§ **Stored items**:
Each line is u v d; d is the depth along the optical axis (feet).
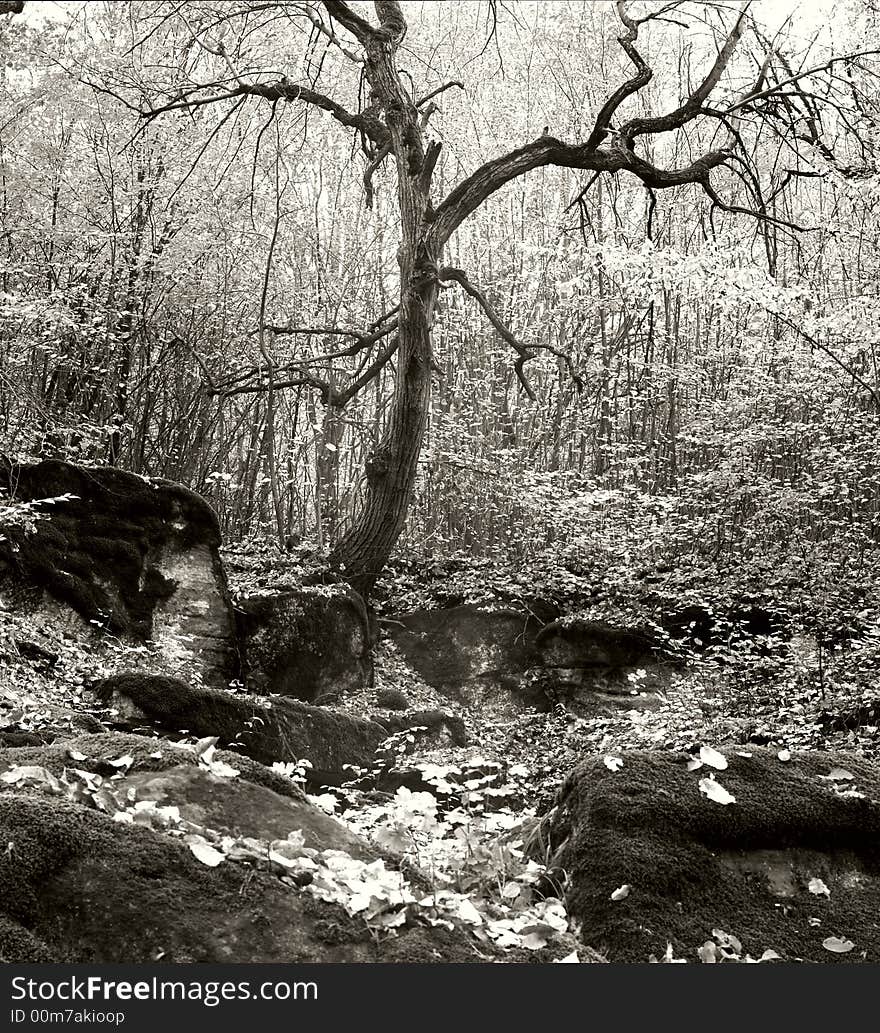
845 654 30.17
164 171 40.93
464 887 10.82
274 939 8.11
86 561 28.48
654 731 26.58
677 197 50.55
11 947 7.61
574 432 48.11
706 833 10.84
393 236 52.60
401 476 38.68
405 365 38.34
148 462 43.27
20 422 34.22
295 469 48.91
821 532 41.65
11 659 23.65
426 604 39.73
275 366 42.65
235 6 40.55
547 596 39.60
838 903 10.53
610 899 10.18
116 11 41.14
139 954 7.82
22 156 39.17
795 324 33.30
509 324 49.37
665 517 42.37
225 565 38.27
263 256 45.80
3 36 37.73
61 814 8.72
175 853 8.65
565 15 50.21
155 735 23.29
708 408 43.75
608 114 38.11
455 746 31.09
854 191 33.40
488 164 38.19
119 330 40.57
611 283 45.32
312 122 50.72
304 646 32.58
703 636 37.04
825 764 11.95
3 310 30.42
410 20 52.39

--

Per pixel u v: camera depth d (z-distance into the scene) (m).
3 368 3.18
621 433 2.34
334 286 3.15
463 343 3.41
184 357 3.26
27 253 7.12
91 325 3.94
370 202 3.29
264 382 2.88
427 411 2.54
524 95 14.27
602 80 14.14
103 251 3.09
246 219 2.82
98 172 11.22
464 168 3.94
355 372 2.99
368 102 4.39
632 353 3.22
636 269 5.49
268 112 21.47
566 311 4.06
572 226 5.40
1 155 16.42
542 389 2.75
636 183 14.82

§ **WORK TO BE COMPLETED**: Transcribe each line of the data above, unaltered, from the one where "275 366 42.65" appears to the one where "410 20 52.39" appears, inclusive of both.

§ **RESPONSE**:
275 366 42.65
235 6 40.55
547 596 39.60
838 903 10.53
610 899 10.18
116 11 41.14
139 954 7.82
22 156 39.17
795 324 33.30
509 324 49.37
665 517 42.37
225 565 38.27
263 256 45.80
3 36 37.73
61 814 8.72
175 853 8.65
565 15 50.21
155 735 23.29
708 408 43.75
608 114 38.11
455 746 31.09
854 191 33.40
488 164 38.19
119 330 40.57
611 283 45.32
312 122 50.72
304 646 32.58
703 636 37.04
825 764 11.95
3 310 30.42
410 20 52.39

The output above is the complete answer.